Segundo essa teoria, a vacina contra a Covid-19 inocula no corpo alguma coisa que serve para governos e/ou grandes corporações controlarem as pessoas. Como todo delírio, essa construção tem seu pé na realidade, mas se engana em um ponto. Os governos e as grandes corporações já controlam as pessoas. Não precisam de uma vacina para isso. Mas é sempre um conforto ao nosso narcisismo pensar que basta recusar a vacina para escapar deste controle. A função defensiva da teoria da conspiração é evidente.
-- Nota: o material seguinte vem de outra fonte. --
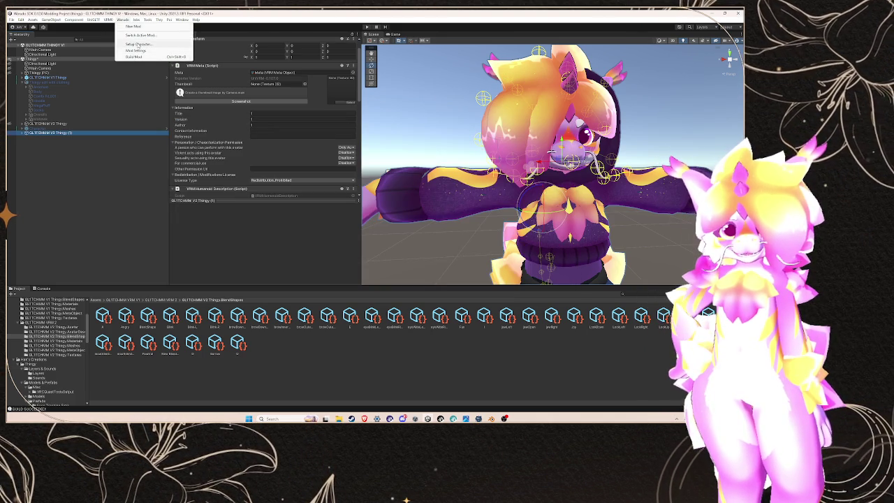
{"action": "left_click", "coordinate": [138, 44]}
Ela nos dá a sensação de ainda termos alguma capacidade de autodeterminação.

Ao criar um inimigo com rosto, a polarização nos protege da angústia frente a ameaças sem rosto. Mas nos impede de perceber que todo mundo, não importa se é de direita ou de esquerda, está sendo manipulado, está sendo espremido pelo sistema, e será descartado assim que não puder produzir ou consumir

2. Uma interpretação psicanalítica sobre o neoconservadorismo

As instituições protegem nossa vida psíquica; quando estão em crise profunda, ficamos órfãos das narrativas que elas criam e sustentam. É fundamental acreditar em alguma coisa que dê sentido às nossas vidas, para não cairmos no vazio existencial. O relativismo absoluto das referências e dos valores na pós-modernidade produz um tipo particular de sofrimento psíquico, que é o desamparo identitário.

O neoconservadorismo pode ser visto como uma solução sintomática para esse desamparo identitário. É uma tentativa de voltar a ter instituições sólidas nas quais se possa confiar. Um esforço para empurrar o pêndulo para o outro extremo. Entende-se: frente à angústia da falta de chão, um movimento defensivo se torna “necessário”.

Surge, então, a afirmação autoritária de supostas verdades universais acerca do certo e do errado. Mas como a imposição desses valores é feita de fora para dentro, não resolve o problema, que é a miséria simbólica.

Claro que em muitas épocas e lugares houve grupos conservadores. Num contexto de miséria simbólica, os valores afirmados são rasos, concretos, colados na materialidade, na sensorialidade. Por exemplo, meninas vestem rosa e meninos vestem azul.